Use the definition of matrix construction: $T(v_j) = \sum_{i=1}^ma_{ij}w_i$ (so we will write out what $T$ does to a basis for $v$ in terms of the basis for $w$ and from that set of equations, we can read off the coefficients of the matrix)

$T(v_1) = T(1) = \frac{d}{dx}1 = 0$ (since the derivative of 1 is 0)
* There's only one way to write 0 as the linear combination of $a_{ij}w_i$: set all $a_{ij}$ elements to 0. 
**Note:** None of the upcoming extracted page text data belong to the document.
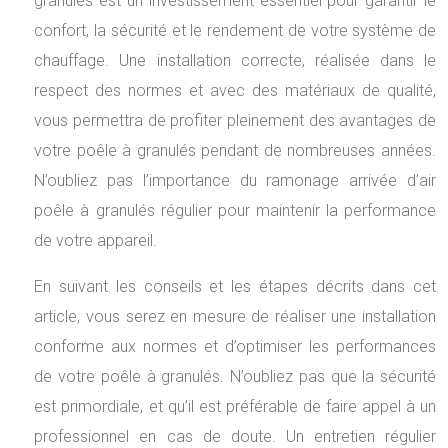
granulés est un investissement essentiel pour garantir le
confort, la sécurité et le rendement de votre système de
chauffage. Une installation correcte, réalisée dans le
respect des normes et avec des matériaux de qualité,
vous permettra de profiter pleinement des avantages de
votre poêle à granulés pendant de nombreuses années.
N’oubliez pas l’importance du ramonage arrivée d’air
poêle à granulés régulier pour maintenir la performance
de votre appareil.
En suivant les conseils et les étapes décrits dans cet
article, vous serez en mesure de réaliser une installation
conforme aux normes et d’optimiser les performances
de votre poêle à granulés. N’oubliez pas que la sécurité
est primordiale, et qu’il est préférable de faire appel à un
professionnel en cas de doute. Un entretien régulier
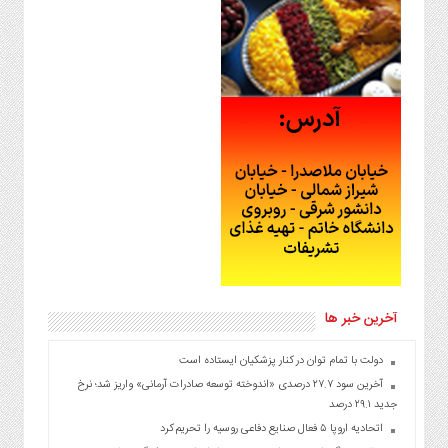
آخرین خبر ها
دولت با تمام توان در کنار پزشکیان ایستاده است
آخرین سود ۲۷.۷ درصدی «اندوخته توسعه صادرات آرمانی» واریز شد؛ نرخ
جدید ۲۹.۱ درصد
اتحادیه اروپا ۵ فعال صنایع دفاعی روسیه را تحریم کرد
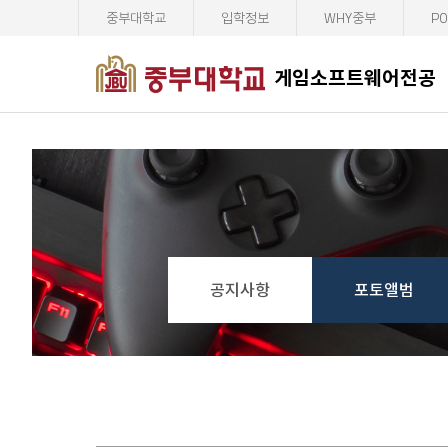
중부대학교
입학정보
WHY중부
PO
게임소프트웨어전공
공지사항
포토앨범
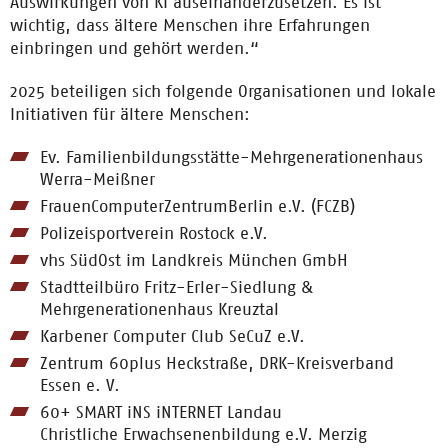
Auswirkungen von KI auseinanderzusetzen. Es ist
wichtig, dass ältere Menschen ihre Erfahrungen
einbringen und gehört werden.“
2025 beteiligen sich folgende Organisationen und lokale
Initiativen für ältere Menschen:
Ev. Familienbildungsstätte-Mehrgenerationenhaus
Werra-Meißner
FrauenComputerZentrumBerlin e.V. (FCZB)
Polizeisportverein Rostock e.V.
vhs SüdOst im Landkreis München GmbH
Stadtteilbüro Fritz-Erler-Siedlung &
Mehrgenerationenhaus Kreuztal
Karbener Computer Club SeCuZ e.V.
Zentrum 60plus Heckstraße, DRK-Kreisverband
Essen e. V.
60+ SMART iNS iNTERNET Landau
Christliche Erwachsenenbildung e.V. Merzig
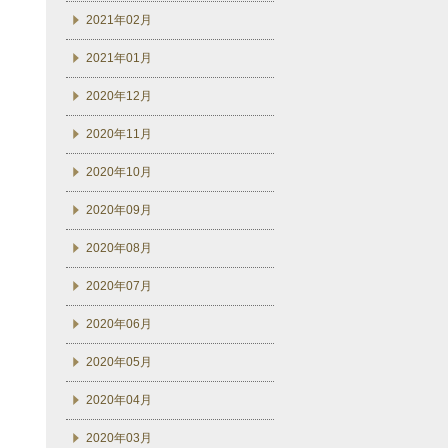
2021年02月
2021年01月
2020年12月
2020年11月
2020年10月
2020年09月
2020年08月
2020年07月
2020年06月
2020年05月
2020年04月
2020年03月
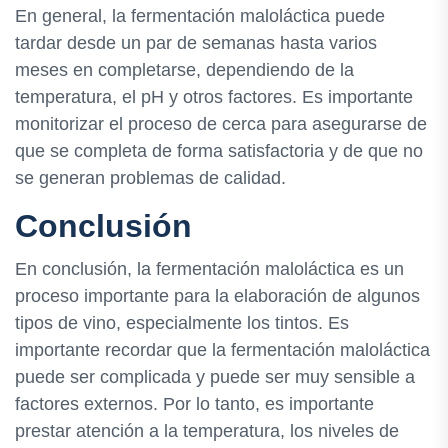
En general, la fermentación maloláctica puede
tardar desde un par de semanas hasta varios
meses en completarse, dependiendo de la
temperatura, el pH y otros factores. Es importante
monitorizar el proceso de cerca para asegurarse de
que se completa de forma satisfactoria y de que no
se generan problemas de calidad.
Conclusión
En conclusión, la fermentación maloláctica es un
proceso importante para la elaboración de algunos
tipos de vino, especialmente los tintos. Es
importante recordar que la fermentación maloláctica
puede ser complicada y puede ser muy sensible a
factores externos. Por lo tanto, es importante
prestar atención a la temperatura, los niveles de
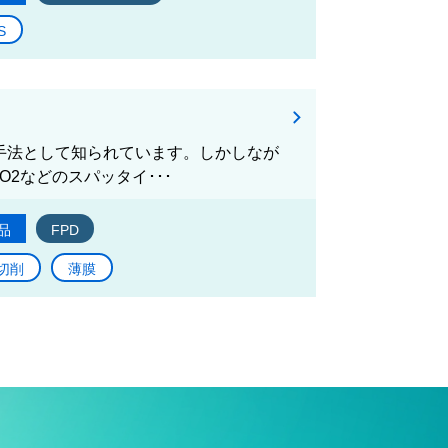
S
る手法として知られています。しかしなが
2などのスパッタイ･･･
品
FPD
切削
薄膜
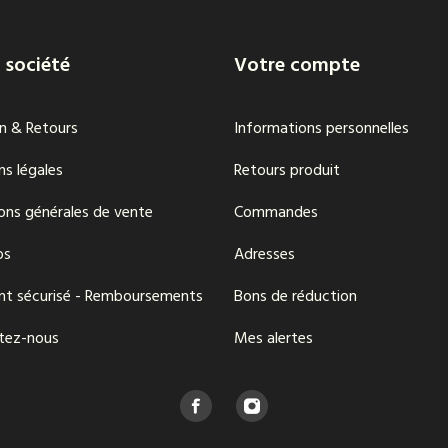
 société
Votre compte
on & Retours
Informations personnelles
s légales
Retours produit
ons générales de vente
Commandes
os
Adresses
nt sécurisé - Remboursements
Bons de réduction
tez-nous
Mes alertes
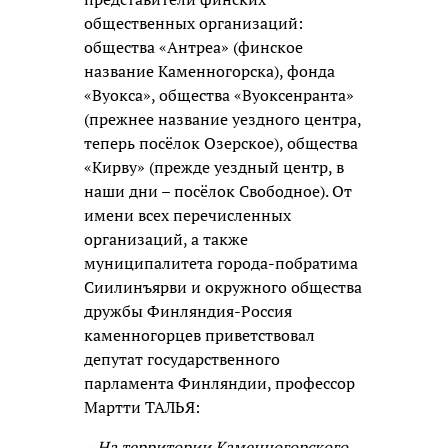
общественных организаций:
общества «Антреа» (финское
название Каменногорска), фонда
«Вуокса», общества «Вуоксенранта»
(прежнее название уездного центра,
теперь посёлок Озерское), общества
«Кирву» (прежде уездный центр, в
наши дни – посёлок Свободное). От
имени всех перечисленных
организаций, а также
муниципалитета города-побратима
Сиилинъярви и окружного общества
дружбы Финляндия-Россия
каменногорцев приветствовал
депутат государственного
парламента Финляндии, профессор
Мартти ТАЛЬЯ:
– На территории Каменногорского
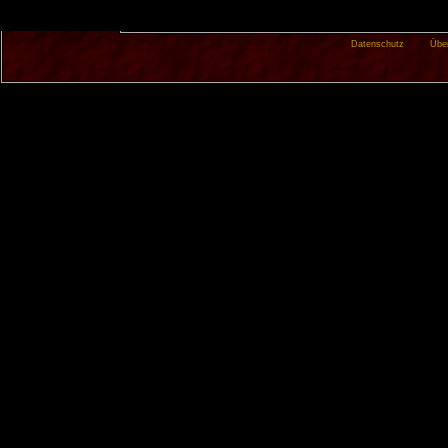
Datenschutz
Übe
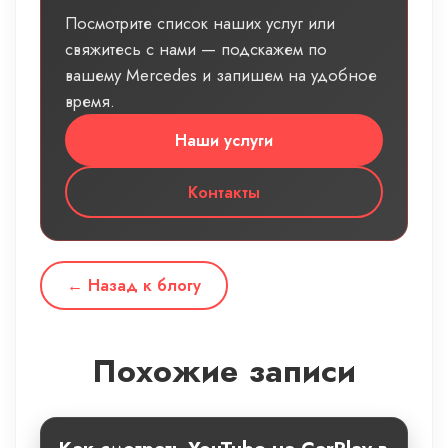
Посмотрите список наших услуг или
свяжитесь с нами — подскажем по
вашему Mercedes и запишем на удобное
время.
Наши услуги
Контакты
← Назад к блогу
Похожие записи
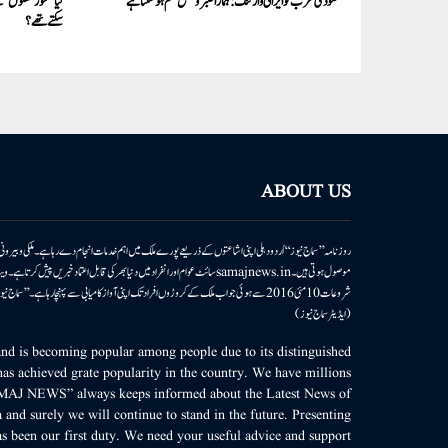
سعودی عرب کو ایرانی وارننگ: ہمارا صبر و تحمل ختم ہو سکتا ہے
کیا ’گئو رکشکوں‘ ک
سکتے تھے؟
ABOUT US
روزنامہ ’’سماج نیوز‘‘ اُردو دہلی اپنی اشاعتوں کے ذریعے پورے ملک میں اہم خدمات انجام دے رہا ہے۔ ملکی وبیر
موصول ہوتی ہیں۔samajnews.inسائٹ عوام اور انفراد میں دنیا بھر کی قابل اعتماد خ
شروعات 10مئی 2016 سے ہوئی جو اب ملک کے کروڑوں افراد تک اپنی آواز کامیابی سے پہنچا رہا ہے
(ایڈیٹر سماج نیوز)
d is becoming popular among people due to its distinguished
as achieved grate popularity in the country. We have millions
MAJ NEWS” always keeps informed about the Latest News of
 and surely we will continue to stand in the future. Presenting
s been our first duty. We need your useful advice and support.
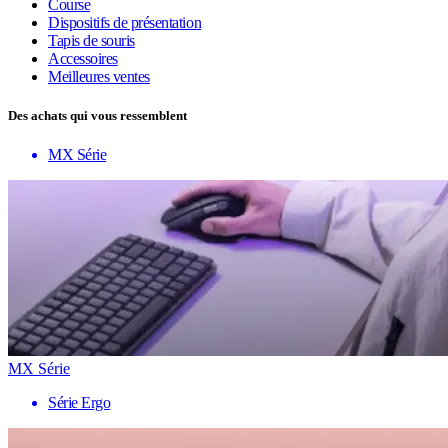
Course
Dispositifs de présentation
Tapis de souris
Accessoires
Meilleures ventes
Des achats qui vous ressemblent
MX Série
MX Série
Série Ergo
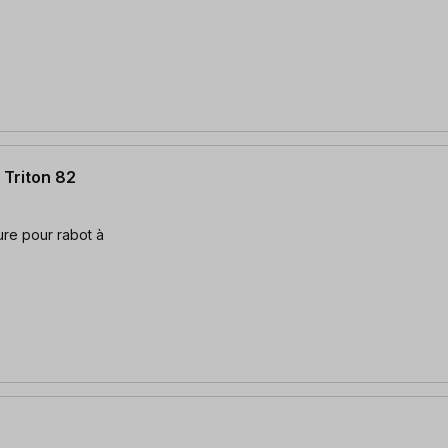
 Triton 82
ure pour rabot à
$T(v_2) = T(x) = \frac{d}{dx}x = 1$ = $w_1$ (so $a_{ij} = 1$)

$T(v_3) = T(x^2) = \frac{d}{dx}x^2 = 2x = 2w_2$ (so $a_{ij} = 2$)

$T(v_4) = T(x^3) = \frac{d}{dx}x^3 = 3x^2 = 3w_3$ (so $a_{ij} = 3$)

Since $T: V \rightarrow W$, $T$ will be a 3x4 matrix. $T(v_1)$ is going to give us the first column of the matrix. $T(v_2)$ gives the second column and so on.

$M(T) = \left[\begin{matrix} 0&1&0&0 \\ 0&0&2&0 \\ 0&0&0&3 \\ \end{matrix}\right]$

This is the matrix of the differentiation operator. Let's check this actually works.

$P(x) = 7 + 5x - 2x^2 + x^3$

Instead of taking the derivative using calculus, we can use linear algebra and the matrix we just created. We represent the polynomial above as a vector of coefficients. 

$\left[\begin{matrix} 0&1&0&0 \\ 0&0&2&0 \\ 0&0&0&3 \\ \end{matrix}\right]
* 
\left(\begin{matrix} 7 \\ 5 \\ -2 \\ 1 \end{matrix}\right)
= 
\left(\begin{matrix} 5 \\ -4 \\ 3 \end{matrix}\right)
$

$\frac{d}{dx}P(x) = 5 - 4x + 3x^2$

Another Example

$S: W \rightarrow V$ by $S(q(x)) = \int q(x)dx$

\* is indeterminate

$M(S) = \left[\begin{matrix} *&*&* \\ 1&0&0 \\ 0&\frac{1}{2}&0 \\ 0&0&\frac{1}{3} \end{matrix}\right]$

Note: $T \circ S = I_w = \left[\begin{matrix} 1&0&0 \\ 0&1&0 \\ 0&0&1 \end{matrix}\right]$

The composition of $T$ and $S$ is the identity matrix of $W$. This is the Fundamental Theorem of Calculus (If you first integrate, then differentiate, you get back the original result).

$S \circ T = \left[\begin{matrix} 0&*&*&* \\ 0&1&0&0 \\ 0&0&1&0 \\ 0&0&0&1 \end{matrix}\right]$

If you start with a function, take it's derivative and then take its anti-derivative, you don't get back the original function because of the indeterminants. You lose the constant terms. 

**The Main Idea** - This example shows how you can use linear algebra to do basic calculus operations and it shows how to represent a linear map (function) as a matrix with respect to a basis.